THT 10 years ago: Team back from Lhasa with stolen idols
Kathmandu, June 21, 2007
A three-member government team which had gone to Lhasa to bring back idols and a stupa stolen from a Dolpa monastery arrived in Kathmandu today.
The team under Ek Mani Nepal — the under secretary at the Ministry of Home Affairs — has brought with them the idols and the stupa. According to Nepal, Liu Yaohua, the deputy director general at the foreign affairs office in Tibet, handed him over the idols and the stupa yesterday. “We have kept them in the Kathmandu Valley Metropolitan Police Office for now,” he said.
Two sealed boxes weighing 130 kg and containing the idols and the stupa will be handed over to the Ministry of Culture, Tourism and Civil Aviation (MoCTCA). The ministry will then make the idols public after verification. The other members of the team comprised script specialists Shyam Sundar Rajbanshi from the Department of Archaeology and the vice-chairman of the Yetser Jangchur Ling Monastery in Dolpa, Orgyan Dorje Gurung.
“We are very thankful to the government of China for their great support in bringing back the stolen idols,” Gurung said. “Our dream has come true and we can now install the idols in their original places and worship them,” he added. Rajbanshi said the bringing back of the idols has been possible because of the positive attitude of China towards Nepal.
Twenty-seven idols of Buddha and a stupa were stolen on August 16, 2005 from the Yetser monastery in Saldang VDC in Dolpa district and taken to Lhasa.
Diarrhoea, cholera kill two in Rautahat
Diarrhoea and cholera have assumed epidemic proportions at Gaidatar of Rautahat’s Chandranigahpur VDC-4. Two persons died of the diseases today, while at least 300 others are affected.
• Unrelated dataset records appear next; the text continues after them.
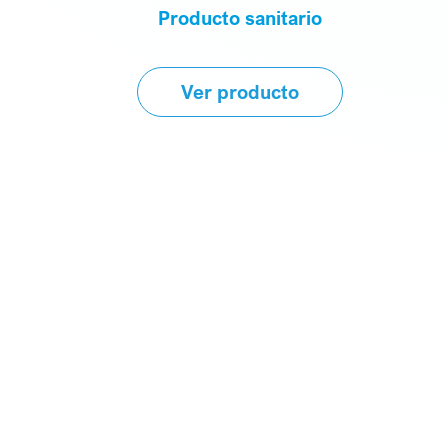
Producto sanitario
Ver producto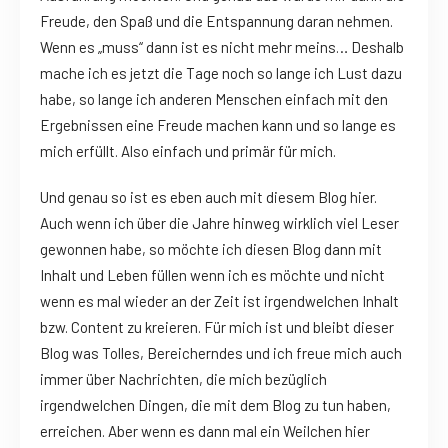
Freude, den Spaß und die Entspannung daran nehmen.
Wenn es „muss“ dann ist es nicht mehr meins… Deshalb
mache ich es jetzt die Tage noch so lange ich Lust dazu
habe, so lange ich anderen Menschen einfach mit den
Ergebnissen eine Freude machen kann und so lange es
mich erfüllt. Also einfach und primär für mich.
Und genau so ist es eben auch mit diesem Blog hier.
Auch wenn ich über die Jahre hinweg wirklich viel Leser
gewonnen habe, so möchte ich diesen Blog dann mit
Inhalt und Leben füllen wenn ich es möchte und nicht
wenn es mal wieder an der Zeit ist irgendwelchen Inhalt
bzw. Content zu kreieren. Für mich ist und bleibt dieser
Blog was Tolles, Bereicherndes und ich freue mich auch
immer über Nachrichten, die mich bezüglich
irgendwelchen Dingen, die mit dem Blog zu tun haben,
erreichen. Aber wenn es dann mal ein Weilchen hier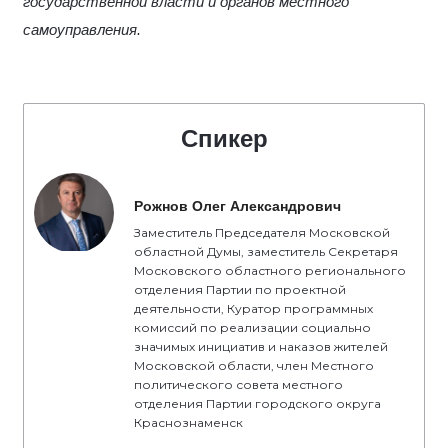
государственной власти и органов местного
самоуправления.
Спикер
Рожнов Олег Александрович
Заместитель Председателя Московской
областной Думы, заместитель Секретаря
Московского областного регионального
отделения Партии по проектной
деятельности, Куратор программных
комиссий по реализации социально
значимых инициатив и наказов жителей
Московской области, член Местного
политического совета местного
отделения Партии городского округа
Краснознаменск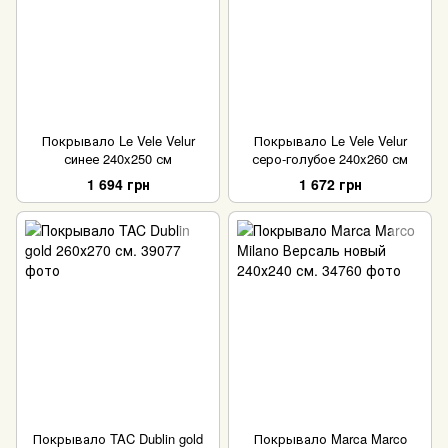
Покрывало Le Vele Velur
Покрывало Le Vele Velur
синее 240x250 см
серо-голубое 240x260 см
1 694 грн
1 672 грн
Покрывало TAC Dublin gold
Покрывало Marca Marco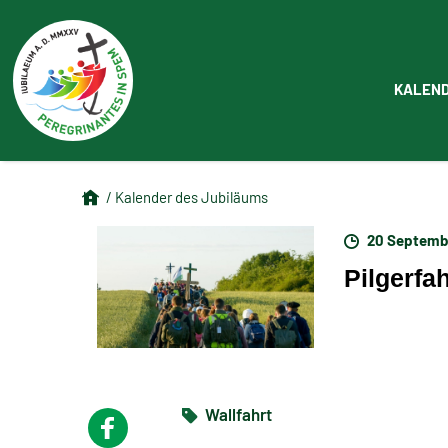
KALEN
/ Kalender des Jubiläums
20 Septemb
Pilgerfa
Wallfahrt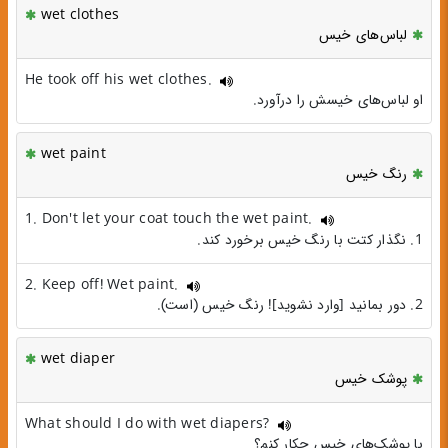
wet clothes
لباس‌های خیس
He took off his wet clothes.
او لباس‌های خیسش را درآورد.
wet paint
رنگ خیس
1. Don't let your coat touch the wet paint.
1. نگذار کتت با رنگ خیس برخورد کند.
2. Keep off! Wet paint.
2. دور بمانید [وارد نشوید]! رنگ خیس (است).
wet diaper
پوشک خیس
What should I do with wet diapers?
با پوشک‌های خیس چکار کنم؟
There is not a single household at Gaidatar that has not been affected. Bedmaya Gautam, 75, and 80-year-old Bhimnath Khanal died this morning, their relatives said. With the number of patients standing at 350, medicines have gone into short supply, doctors treating the patients said.
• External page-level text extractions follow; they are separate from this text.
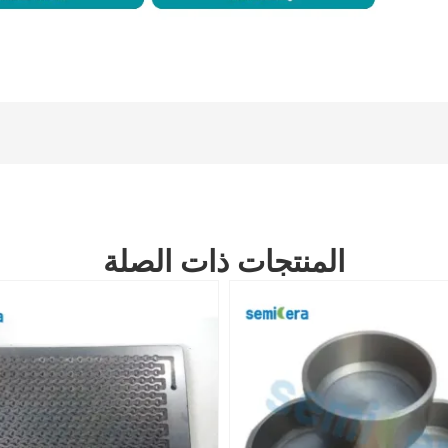
المنتجات ذات الصلة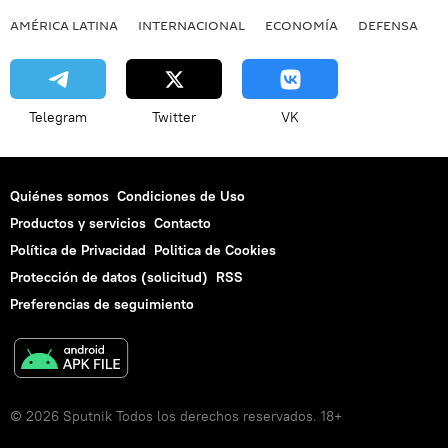
AMÉRICA LATINA
INTERNACIONAL
ECONOMÍA
DEFENSA
M
Telegram
Twitter
VK
Quiénes somos
Condiciones de Uso
Productos y servicios
Contacto
Política de Privacidad
Politica de Cookies
Protección de datos (solicitud)
RSS
Preferencias de seguimiento
© 2026 Sputnik Todos los derechos reservados. 18+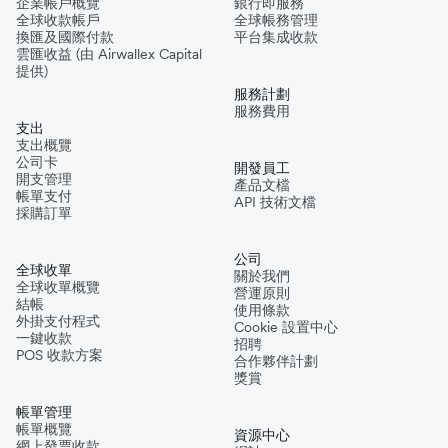
企業帳戶概覽
銀行即服務
全球收款帳戶
全球帳務管理
換匯及國際付款
平台集成收款
雲匯收益 (由 Airwallex Capital
提供)
服務計劃
服務費用
支出
支出概覽
公司卡
開發員工
開支管理
產品文檔
帳單支付
API 技術文檔
採購訂單
公司
全球收單
關於我們
全球收單概覽
營運原則
結帳
使用條款
外掛支付程式
Cookie 設置中心
一鍵收款
招聘
POS 收款方案
合作夥伴計劃
獎賞
帳單管理
帳單概覽
資源中心
網上發票收款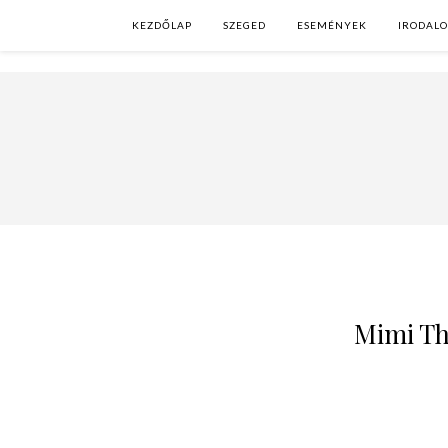
KEZDŐLAP
SZEGED
ESEMÉNYEK
IRODAL
Mimi Tho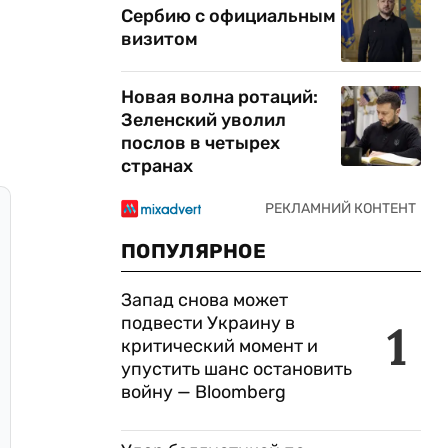
Сербию с официальным
визитом
Новая волна ротаций:
Зеленский уволил
послов в четырех
странах
ПОПУЛЯРНОЕ
Запад снова может
подвести Украину в
1
критический момент и
упустить шанс остановить
войну — Bloomberg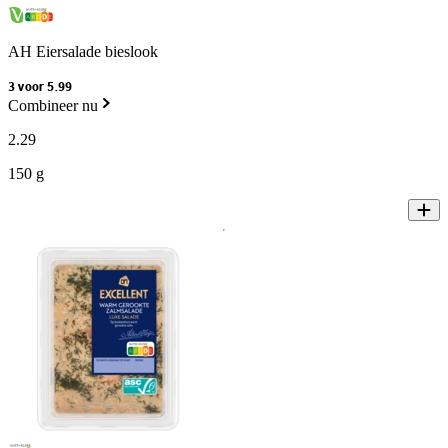
AH Eiersalade bieslook
3 voor 5.99
Combineer nu
2
.
29
150 g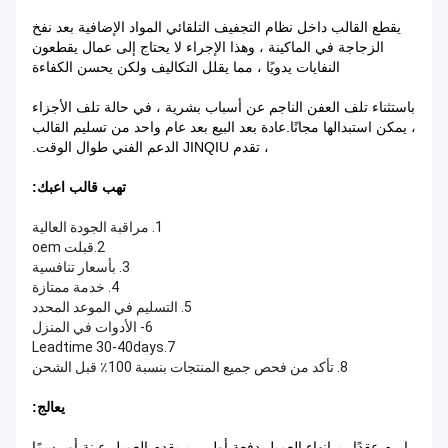
يقطع القالب داخل نظام التجفيف التلقائي المواد الإضافية بعد نفخ
الزجاجة في الماكينة ، وهذا الإجراء لا يحتاج إلى عمال يقطعون
النفايات يدويًا ، مما يقلل التكاليف ولكن يحسن الكفاءة
باستثناء تلف العفن الناجم عن أسباب بشرية ، في حالة تلف الأجزاء
، يمكن استبدالها مجانًا.
عادة بعد البيع بعد عام واحد من تسليم القالب
، تقدم JINQIU الدعم الفني طوال الوقت.
تهب قالب اعبك:
1. مراقبة الجودة العالية
2.قبلت oem
3. بأسعار تنافسية
4. خدمة ممتازة
5. التسليم في الموعد المحدد
6- الأدوات في المنزل
7.Leadtime 30-40days
8. تأكد من فحص جميع المنتجات بنسبة 100٪ قبل الشحن
يعالج:
إبرم عقدًا ← إنهاء العميل دفعة أولى ← يقدم العميل عينة أو رسمًا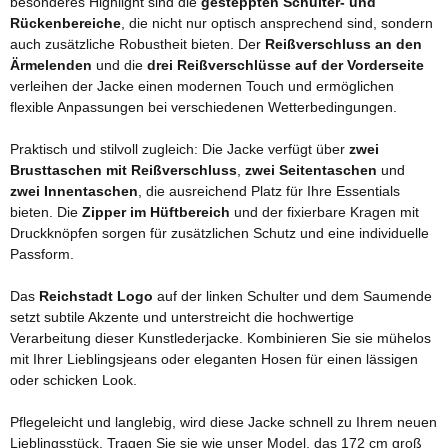
besonderes Highlight sind die
gesteppten Schulter- und
Rückenbereiche
, die nicht nur optisch ansprechend sind, sondern
auch zusätzliche Robustheit bieten. Der
Reißverschluss an den
Ärmelenden
und die
drei Reißverschlüsse auf der Vorderseite
verleihen der Jacke einen modernen Touch und ermöglichen
flexible Anpassungen bei verschiedenen Wetterbedingungen.
Praktisch und stilvoll zugleich: Die Jacke verfügt über
zwei
Brusttaschen mit Reißverschluss
,
zwei Seitentaschen
und
zwei Innentaschen
, die ausreichend Platz für Ihre Essentials
bieten. Die
Zipper im Hüftbereich
und der fixierbare Kragen mit
Druckknöpfen sorgen für zusätzlichen Schutz und eine individuelle
Passform.
Das
Reichstadt Logo
auf der linken Schulter und dem Saumende
setzt subtile Akzente und unterstreicht die hochwertige
Verarbeitung dieser Kunstlederjacke. Kombinieren Sie sie mühelos
mit Ihrer Lieblingsjeans oder eleganten Hosen für einen lässigen
oder schicken Look.
Pflegeleicht und langlebig, wird diese Jacke schnell zu Ihrem neuen
Lieblingsstück. Tragen Sie sie wie unser Model, das 172 cm groß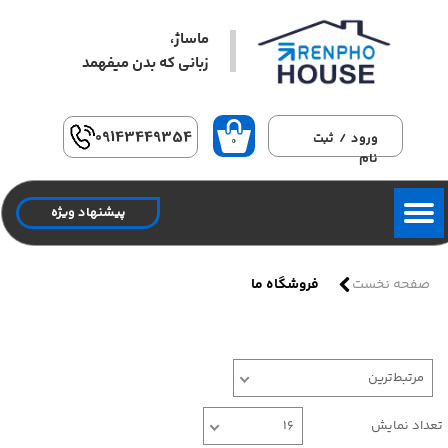
ماساژ،
حساب کاربری من
زبانی که بدن میفهمد​​​​​​​
تغییر گذر واژه
سفارشات
09143449354
ورود
/
ثبت
۰
نام
خروج از حساب کاربری
پیشنهاد ویژه
صفحه نخست
فروشگاه ما
مرتبط‌ترین
تعداد نمایش
۱۶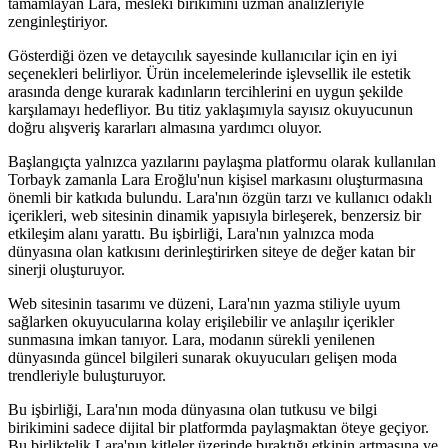
tamamlayan Lara, mesleki birikimini uzman analizleriyle
zenginleştiriyor.
Gösterdiği özen ve detaycılık sayesinde kullanıcılar için en iyi
seçenekleri belirliyor. Ürün incelemelerinde işlevsellik ile estetik
arasında denge kurarak kadınların tercihlerini en uygun şekilde
karşılamayı hedefliyor. Bu titiz yaklaşımıyla sayısız okuyucunun
doğru alışveriş kararları almasına yardımcı oluyor.
Başlangıçta yalnızca yazılarını paylaşma platformu olarak kullanılan
Torbayk zamanla Lara Eroğlu'nun kişisel markasını oluşturmasına
önemli bir katkıda bulundu. Lara'nın özgün tarzı ve kullanıcı odaklı
içerikleri, web sitesinin dinamik yapısıyla birleşerek, benzersiz bir
etkileşim alanı yarattı. Bu işbirliği, Lara'nın yalnızca moda
dünyasına olan katkısını derinleştirirken siteye de değer katan bir
sinerji oluşturuyor.
Web sitesinin tasarımı ve düzeni, Lara'nın yazma stiliyle uyum
sağlarken okuyucularına kolay erişilebilir ve anlaşılır içerikler
sunmasına imkan tanıyor. Lara, modanın sürekli yenilenen
dünyasında güncel bilgileri sunarak okuyucuları gelişen moda
trendleriyle buluşturuyor.
Bu işbirliği, Lara'nın moda dünyasına olan tutkusu ve bilgi
birikimini sadece dijital bir platformda paylaşmaktan öteye geçiyor.
Bu birliktelik Lara'nın kitleler üzerinde bıraktığı etkinin artmasına ve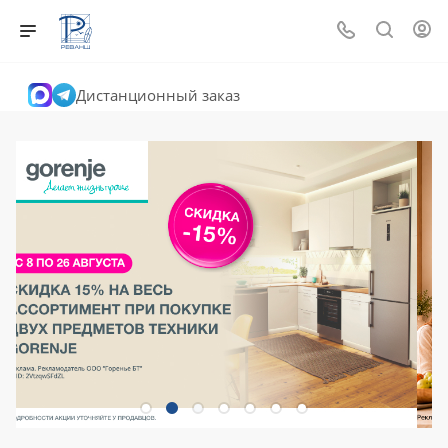
Дистанционный заказ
Three physicians are doing their best to treat the patients, said chief of the district Ayurved Health Centre at Chandranigahpur Dr Santosh Kumar Thakur, adding that more doctors should be sent in. Dr Thakur rushed with other fellow physicians to Gaidatar after the news of the epidemic yesterday and the team of doctors is moving from door to door treating patients.
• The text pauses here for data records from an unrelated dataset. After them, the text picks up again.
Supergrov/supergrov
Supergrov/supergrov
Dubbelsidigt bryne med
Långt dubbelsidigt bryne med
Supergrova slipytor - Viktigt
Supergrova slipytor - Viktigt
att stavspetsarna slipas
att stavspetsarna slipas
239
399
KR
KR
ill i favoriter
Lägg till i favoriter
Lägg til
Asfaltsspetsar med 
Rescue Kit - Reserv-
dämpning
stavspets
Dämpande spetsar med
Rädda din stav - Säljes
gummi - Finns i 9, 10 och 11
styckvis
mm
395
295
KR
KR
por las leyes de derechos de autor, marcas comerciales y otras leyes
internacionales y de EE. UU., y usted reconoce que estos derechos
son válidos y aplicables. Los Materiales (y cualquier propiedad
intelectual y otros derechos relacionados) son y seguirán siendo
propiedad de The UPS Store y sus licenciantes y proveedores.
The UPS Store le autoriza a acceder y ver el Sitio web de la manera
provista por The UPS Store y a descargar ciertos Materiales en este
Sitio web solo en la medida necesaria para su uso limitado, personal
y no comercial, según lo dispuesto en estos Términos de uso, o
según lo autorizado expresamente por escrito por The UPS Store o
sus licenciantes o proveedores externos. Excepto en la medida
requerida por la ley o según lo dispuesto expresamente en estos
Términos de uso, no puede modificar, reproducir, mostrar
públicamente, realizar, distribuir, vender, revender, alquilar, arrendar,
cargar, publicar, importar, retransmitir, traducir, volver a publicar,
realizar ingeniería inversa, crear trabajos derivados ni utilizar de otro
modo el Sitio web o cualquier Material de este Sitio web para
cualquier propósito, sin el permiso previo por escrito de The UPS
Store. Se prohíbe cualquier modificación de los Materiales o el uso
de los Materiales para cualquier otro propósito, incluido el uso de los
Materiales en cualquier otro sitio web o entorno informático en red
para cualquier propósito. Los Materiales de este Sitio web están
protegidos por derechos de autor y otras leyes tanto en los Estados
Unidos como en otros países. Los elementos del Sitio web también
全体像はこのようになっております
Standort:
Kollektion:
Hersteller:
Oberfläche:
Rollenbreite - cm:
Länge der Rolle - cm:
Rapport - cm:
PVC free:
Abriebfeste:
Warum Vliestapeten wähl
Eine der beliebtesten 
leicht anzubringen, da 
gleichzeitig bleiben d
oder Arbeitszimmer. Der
Saying that patients range from three-yearolds to 80-year-olds, Dr Thakur said a patient was given as many as 20 bottles of saline water. The primary health centre at Chandranigahpur was overflowing with patients. The government hospital has completely run out of medicines.
CDO Durga Prasad Bhandari said the epidemic was being brought under control gradually.